What you should do: Reproduce the lines of the records verbatim, from the first line of the records through the line containing "Techflex®TUBING", including both of these lines.

Provided data:

↓

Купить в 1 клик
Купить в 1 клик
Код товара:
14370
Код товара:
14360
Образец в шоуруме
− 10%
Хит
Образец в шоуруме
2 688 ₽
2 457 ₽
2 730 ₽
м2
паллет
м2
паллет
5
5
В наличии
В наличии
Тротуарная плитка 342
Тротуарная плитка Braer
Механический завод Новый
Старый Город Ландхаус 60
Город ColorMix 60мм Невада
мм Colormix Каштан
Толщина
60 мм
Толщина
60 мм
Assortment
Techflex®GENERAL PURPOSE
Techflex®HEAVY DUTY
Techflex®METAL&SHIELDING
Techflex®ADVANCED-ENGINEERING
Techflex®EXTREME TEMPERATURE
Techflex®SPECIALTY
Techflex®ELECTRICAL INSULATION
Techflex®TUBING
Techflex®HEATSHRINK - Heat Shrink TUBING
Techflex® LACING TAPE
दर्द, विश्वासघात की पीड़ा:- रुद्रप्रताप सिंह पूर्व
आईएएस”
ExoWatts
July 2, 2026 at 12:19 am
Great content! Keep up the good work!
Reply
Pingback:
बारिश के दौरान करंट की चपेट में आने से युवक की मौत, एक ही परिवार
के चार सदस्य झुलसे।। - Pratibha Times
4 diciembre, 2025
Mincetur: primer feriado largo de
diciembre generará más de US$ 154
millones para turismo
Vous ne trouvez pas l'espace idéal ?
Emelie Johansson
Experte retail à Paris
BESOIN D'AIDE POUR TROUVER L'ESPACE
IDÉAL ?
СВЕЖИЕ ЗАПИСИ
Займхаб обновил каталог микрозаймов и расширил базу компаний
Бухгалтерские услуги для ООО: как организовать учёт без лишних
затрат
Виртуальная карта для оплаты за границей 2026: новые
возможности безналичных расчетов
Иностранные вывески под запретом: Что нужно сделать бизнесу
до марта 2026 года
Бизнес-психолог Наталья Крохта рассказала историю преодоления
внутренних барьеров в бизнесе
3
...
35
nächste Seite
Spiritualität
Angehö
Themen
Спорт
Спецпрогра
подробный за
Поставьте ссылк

↑

Solution to this task:
Купить в 1 клик
Купить в 1 клик
Код товара:
14370
Код товара:
14360
Образец в шоуруме
− 10%
Хит
Образец в шоуруме
2 688 ₽
2 457 ₽
2 730 ₽
м2
паллет
м2
паллет
5
5
В наличии
В наличии
Тротуарная плитка 342
Тротуарная плитка Braer
Механический завод Новый
Старый Город Ландхаус 60
Город ColorMix 60мм Невада
мм Colormix Каштан
Толщина
60 мм
Толщина
60 мм
Assortment
Techflex®GENERAL PURPOSE
Techflex®HEAVY DUTY
Techflex®METAL&SHIELDING
Techflex®ADVANCED-ENGINEERING
Techflex®EXTREME TEMPERATURE
Techflex®SPECIALTY
Techflex®ELECTRICAL INSULATION
Techflex®TUBING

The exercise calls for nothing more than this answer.